You keep yourself on a permanent plateau by not eating then rewarding yourself with food, or doing things like binge eating then trying to make up for it with a punishing workout. And especially dieting to get rid of the weight then putting it all back on when you go back to your unchanged habits.
It all stems from using food as a reward, which is the definition of emotional eating. As you may know if you’ve read any of my posts, emotional eating is the real issue here. It’s not about the food, it’s about the way you eat the food. And it’s not about the weight, it’s about how the weight got there.
And the even deeper issue here is your constant focus on losing weight. Anything you focus on intently you bring into your reality. So if you’re always trying to lose weight, you will keep yourself always having to lose weight. And it’s even worse if that’s your only goal, because then all your energy is being spent on it.
This focus makes your subconscious push you to take actions to support it — which means you’ll starve yourself, obsessively diet, commiserate with your friends about how awful you look, and contort your body in all kinds of uncomfortable positions to hide the weight. And guess what? These actions create massive resistance — which you will then neutralize with food.
However, if your goal is to be in a state of perfect health or to be in the best shape of your life or to bombard yourself with nutrients, you’ll take actions to support that better and more energizing goal. (There is nothing more demoralizing and energy-draining than for your main goal in life to be to lose weight.)

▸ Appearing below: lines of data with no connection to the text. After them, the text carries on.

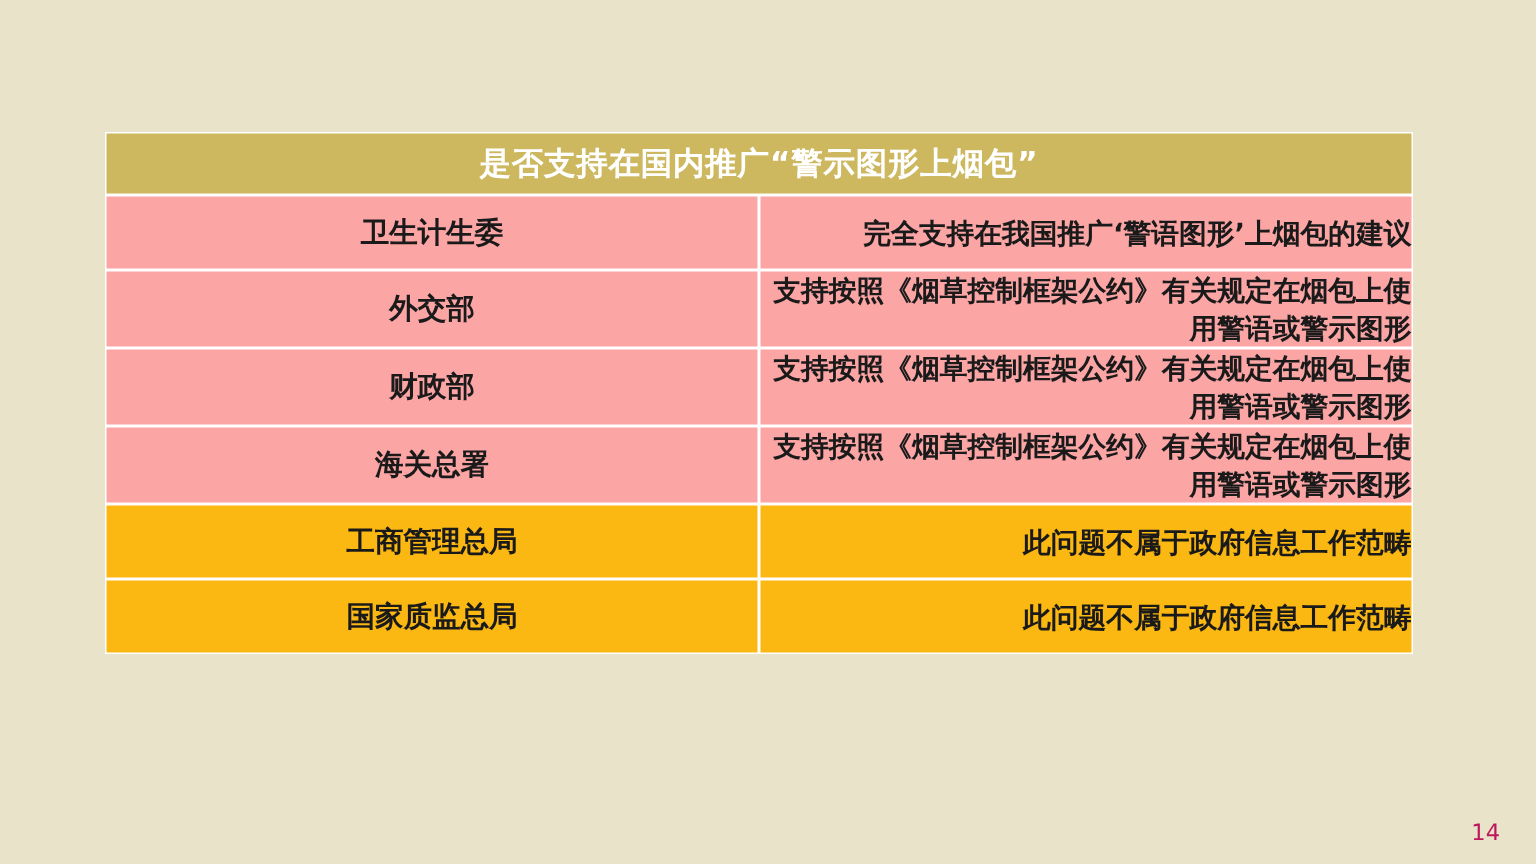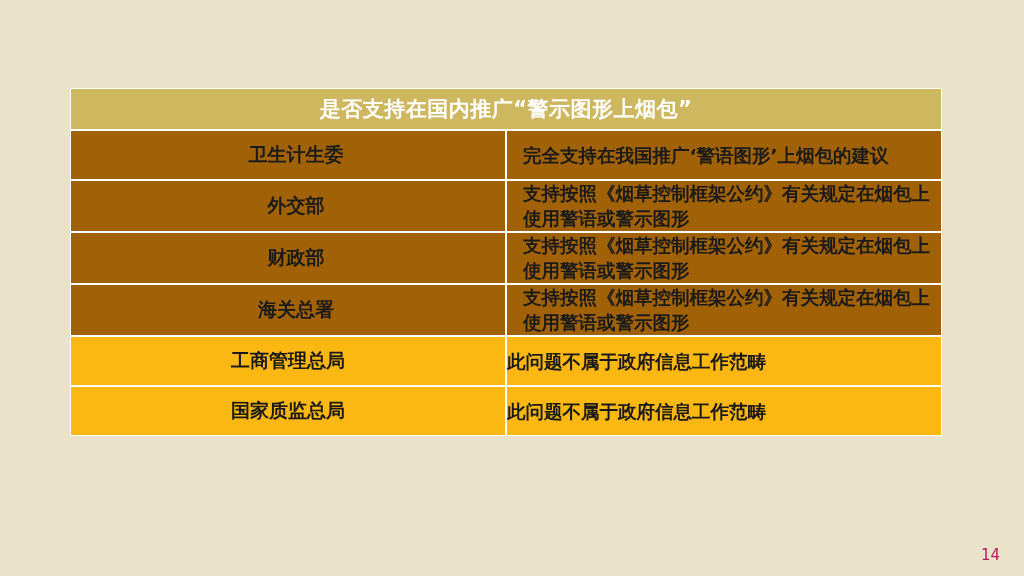--- a/index.html
+++ b/index.html
@@ -62,27 +62,27 @@
   }
   .col-label {
     width: 190px;
     text-align: center;
     font-size: 19px;
     font-weight: bold;
     height: 48px;
     padding: 0 4px;
   }
   .col-text {
-    text-align: left;
+    text-align: right;
     font-size: 18.5px;
     font-weight: bold;
     padding: 0 0 0 14px;
     height: 48px;
   }
-  tr.green td { background: #a16207; color: #1a1a1a; padding-left: 16px; }
+  tr.green td { background: #fca5a5; color: #1a1a1a; }
   tr.orange td { background: #fbb813; color: #1a1a1a; margin-top: 32px; }
   tr.yellow td { background: #fffb00; color: #1a1a1a; }
   tr.red td { background: #c80000; color: #ffffff; }
   tr.red .col-label { color: #ffffff; }
   .page-number {
     position: absolute;
     right: 24px;
     bottom: 12px;
     font-size: 15px;
     color: #be185d;

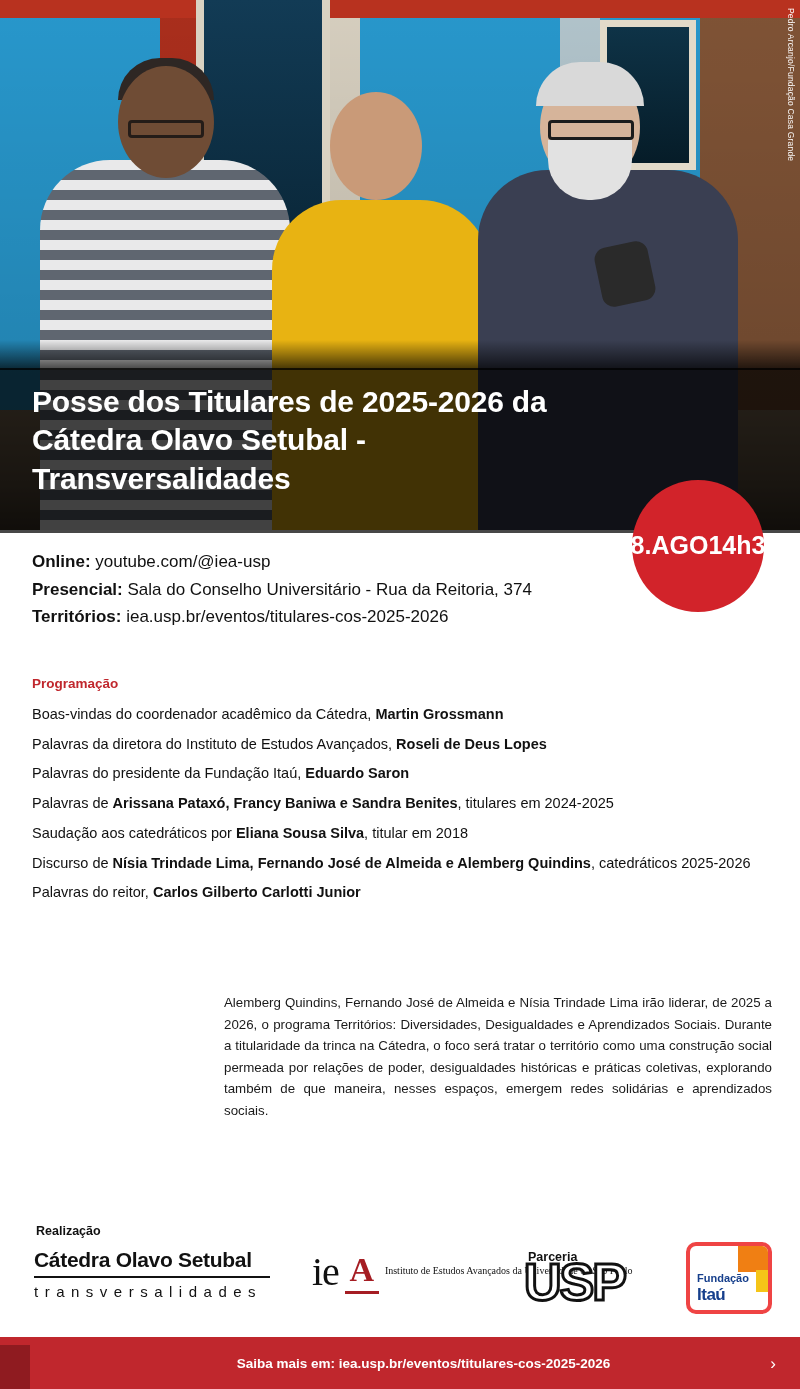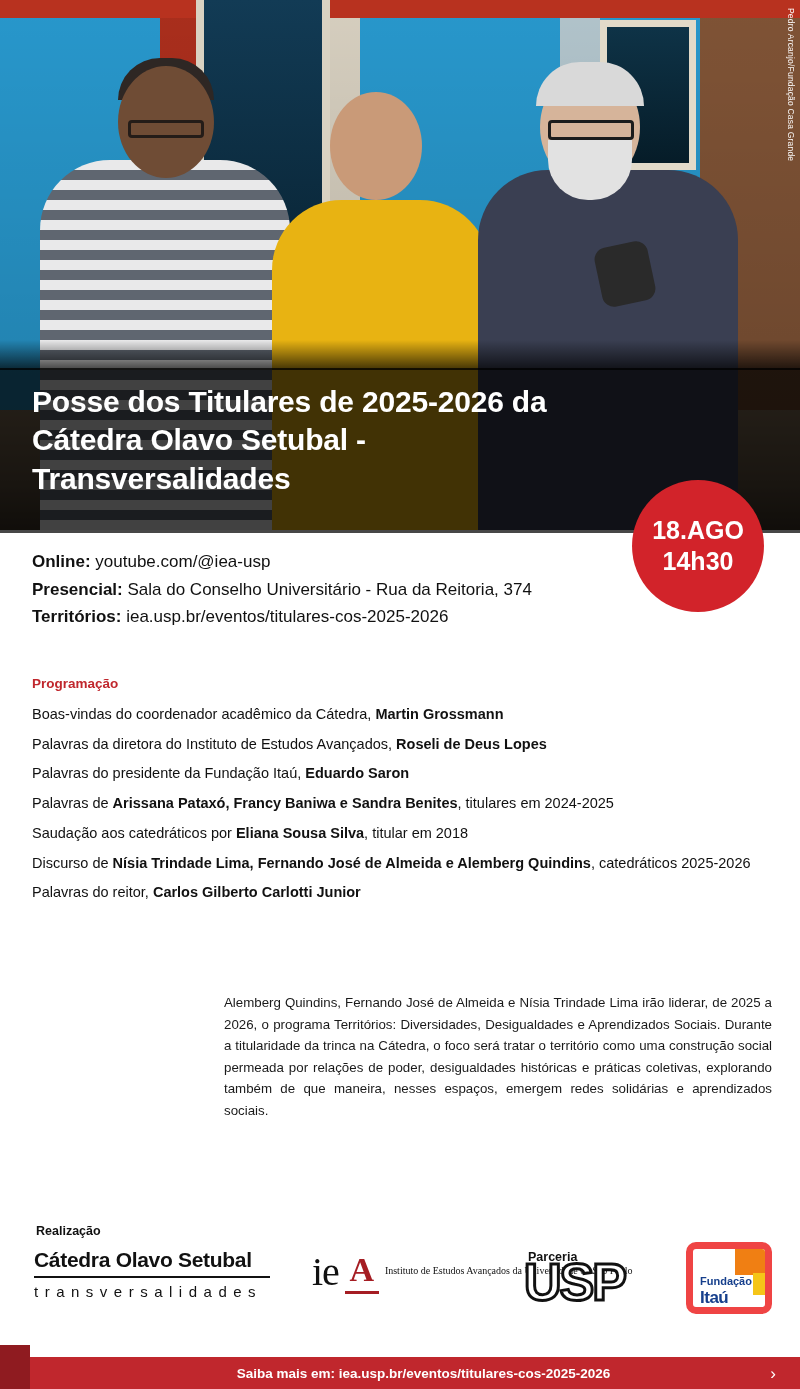--- a/index.html
+++ b/index.html
@@ -134,21 +134,21 @@
 
   
   .date-badge {
     position: absolute;
     right: 36px; top: 480px;
     width: 132px; height: 132px;
     border-radius: 50%;
     background: #d2232a;
     color: #fff;
     display: flex;
-    flex-direction: column;
+    flex-direction: row;
     align-items: center;
     justify-content: center;
     font-weight: bold;
     font-size: 25px;
     line-height: 1.25;
     z-index: 5;
   }
 
   
   .info {
@@ -231,35 +231,35 @@
     position: absolute; left: 524px; top: 1252px;
     font-family: "Liberation Sans", sans-serif;
     font-size: 52px; font-weight: bold; letter-spacing: -2px;
     color: #fff;
     -webkit-text-stroke: 3px #111;
     text-shadow: 0 0 0 #111;
   }
   .logo-itau {
     position: absolute; right: 28px; top: 1242px;
     width: 86px; height: 72px;
-    border: 7px solid #ef4444;
+    border: 4px solid #ef4444;
     border-radius: 10px;
     background: #fff;
     overflow: hidden;
   }
   .logo-itau .bar-o { position:absolute; right:-4px; top:-4px; width:34px; height:30px; background:#f07f13; }
   .logo-itau .bar-y { position:absolute; right:-4px; top:24px; width:16px; height:22px; background:#f5c518; }
   .logo-itau .t1 { position:absolute; left:7px; top:26px; font-size:11px; font-weight:bold; color:#163f8c; }
   .logo-itau .t2 { position:absolute; left:7px; top:39px; font-size:17px; font-weight:bold; color:#163f8c; letter-spacing:-0.5px; }
 
   
   .bottom-bar {
     position: absolute;
     left: 0; bottom: 0;
-    width: 800px; height: 32px;
+    width: 800px; height: 52px;
     background: #c0272d;
     display: flex;
     align-items: center;
     justify-content: center;
     gap: 14px;
     padding-left: 47px;
   }
   .bottom-bar .txt {
     color: #fff; font-size: 13.5px; font-weight: bold;
   }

So here are some strategies to get out of the checks-and-balances mindset that keeps you stuck:
Narrow your perspective. Most often, I want you to enlarge your perspective, but in this instance, I want you to narrow it. Focus only on the meal at hand. Don’t think about the whole day, about how good you were until 3 pm and now you can eat whatever you want. Don’t think about what time of day it is at all — focus only on what you’re doing in that moment.
Focusing on what you’re eating right now helps you make clear-headed decisions, because it silences that voice in your head that fuels the mania about what you should and shouldn’t eat. It takes the pressure off and allows you to act rather than react.
Add something healthy. Adding a side salad or some fruit to your meal takes you out of the binge/reward mindset. When you add something healthy, you’re more likely to eat more slowly and mindfully, which pulls you out of the tendency to binge. And the reward you get is now choosing to do something healthy rather than shove down something unhealthy to make up for how “good” you were earlier.
It also gives you a small win that gives you momentum to continue making healthy choices throughout the day. No matter how small it is, add something. It’s mostly psychological — a handful of grapes or a squeeze of lime over your meal is all it takes to get the feeling of being in control.
Choose a non-food reward. Instead of rewarding yourself with food, do something totally unrelated to food or eating. Go get a pedicure, watch a favorite Netflix show (binge on fruit, not chips!), light a candle and read a good book, take your dog for a walk.
Doing something rewarding that has nothing to do with food or eating trains you to stop binge eating to make yourself feel better, it reinforces your commitment to your health (physical and mental), and it lets you spend that time doing something fun instead of sitting around, trying not to eat.
It seems normal to operate from checks-and-balances mode, because everyone around you is doing it, too. But you aren’t doing yourself any favors by bingeing and punishing yourself later or working hard just to reward yourself with food.
Look at it this way instead: The reason you’re working out isn’t to make room for girls’ night later — it’s to feel stronger and live longer. And the reason you choose to eat less isn’t to starve yourself after yesterday’s late-night binge — it’s to slow down and enjoy your food more.
Catch yourself when you hear yourself talking this way. It takes practice to stop doing it, but you’ll get there.
And in the meantime, your barre class will become (slightly) more enjoyable.